Awwwww that is so cute! I also noticed how poodles seem to recognize each other! Molly will always offer a playbow to a poodle and get excited, but only a polite, bored,'nose greeting' to other dogs!


----------



## glorybeecosta (Nov 11, 2014)

Tinypoodle I love the cut and I have been thinking of doing just that and this weekend if I am not working I will do it. I am still nervous after almost drowning Cayenne. I cannot get a side view of my dogs. Are yu pom poms round or bell bottoms. Bella had beautiful bell bottoms took, over a year to get them the way I wanted and then the same groomer that hurt her butt cut them round the same day. What blade do you use on the back end and what on the front end. I have a 10 and combs. How often do you trim them.
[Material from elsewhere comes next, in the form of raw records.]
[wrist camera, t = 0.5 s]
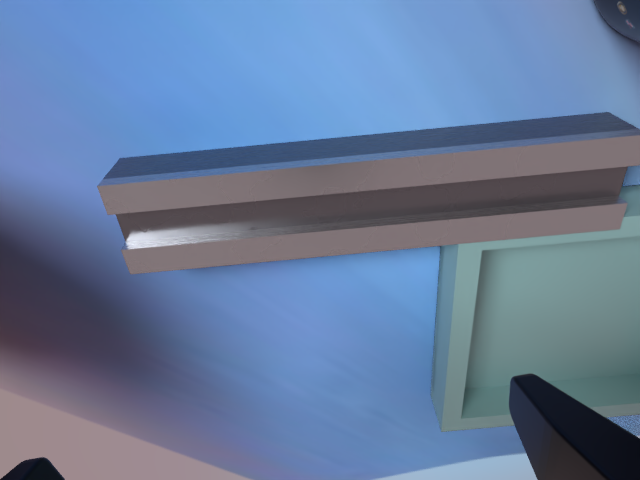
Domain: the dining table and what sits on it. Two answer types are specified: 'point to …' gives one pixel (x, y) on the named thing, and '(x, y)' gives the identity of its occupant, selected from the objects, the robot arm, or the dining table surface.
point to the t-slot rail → (372, 192)
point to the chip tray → (539, 321)
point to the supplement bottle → (622, 16)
Thanks in advance


----------



## Poodlerunner (Jul 4, 2014)

waaaaa'y too cute!

pr


----------



## Tiny Poodles (Jun 20, 2013)

glorybeecosta said:


> Tinypoodle I love the cut and I have been thinking of doing just that and this weekend if I am not working I will do it. I am still nervous after almost drowning Cayenne. I cannot get a side view of my dogs. Are yu pom poms round or bell bottoms. Bella had beautiful bell bottoms took, over a year to get them the way I wanted and then the same groomer that hurt her butt cut them round the same day. What blade do you use on the back end and what on the front end. I have a 10 and combs. How often do you trim them. Thanks in advance



Aww, first of all you did not almost drown Cayenne, and you really should get over your nerves and relax about grooming or your anxiety will be clear to the dogs, and they will be anxious too.
And the good thing about doing the your own grooming is that you can do it piece by piece - you don't have to get through the whole thing in one day - having had three, and still with two, I rarely do everything in one day unless it is a special occasion. 
I use an adjustable blade clipper, and I have a set of combs, but I don't always pay attention to what I use. I normally do her face, legs, hips and feet with a # 40, but used a lower number this time because it is not that warm yet. You can't use a comb the jacket of the continental - the longest comb is like an inch I think, and at it's longest part it is probably 3-4 inches. Besides you need to shape that with scissors! The same goes for the bracelets - you need to hand scissor them. I am still having difficulty getting those right because Timi is in the middle of coat change and the hair on them still has long soft curls, not quite pouffy yet. But my aim is to have sort of a barrel shape on the arms, and just to follow the hock line on the back legs. 
Oh, and by the way, if you do use a comb, I think that you are supposed to use a number 40 with it, or you won't get an even cut.


----------



## Tiny Poodles (Jun 20, 2013)

Overall though, once you have your skills down, I actually think that the continental is easier - at least for me scissoring is the hardest part, and there is a lot less hair in need of scissoring with the continental!
The only cut easier is the Miami. For that you can use your clipper with a comb attached on the whole body. Though sometimes I will cheat and make it last longer by doing to body with a number 40 - they look naked for a day, but then the hair fills in enough that you can see the color, and the body looks great for a few months - just have to do the face and feet, maybe touch up the bracelets, and you are done!


----------